→ **What the task asks**
All of the data that follows should be given again exactly, without its images.

→ **Given data**

►

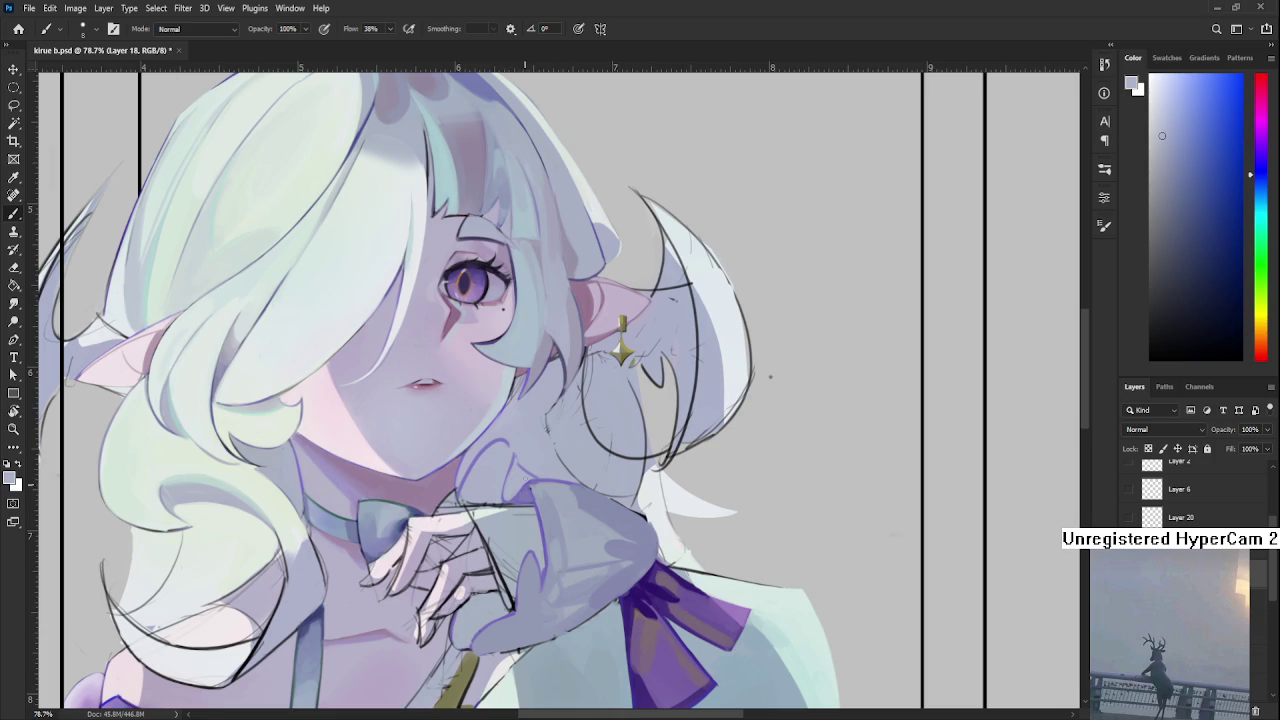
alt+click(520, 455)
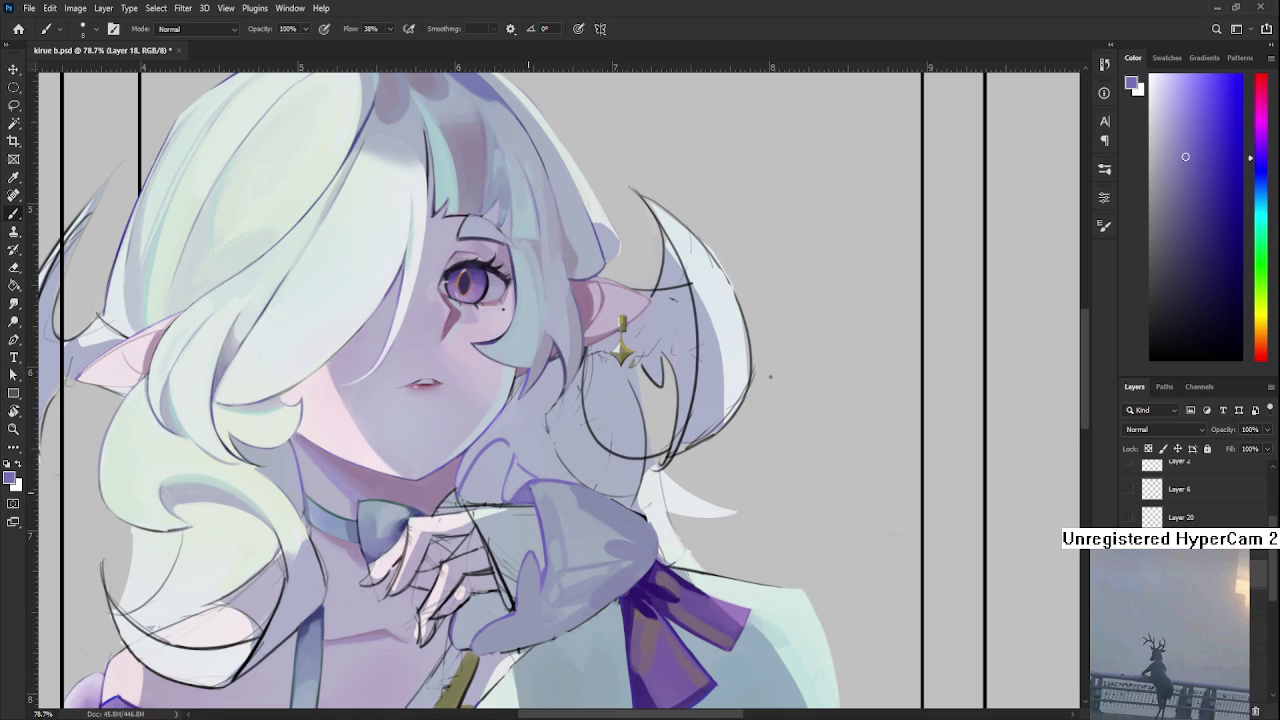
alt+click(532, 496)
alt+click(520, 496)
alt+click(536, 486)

◄

→ **Written reply**
alt+click(520, 455)
alt+click(532, 496)
alt+click(520, 496)
alt+click(536, 486)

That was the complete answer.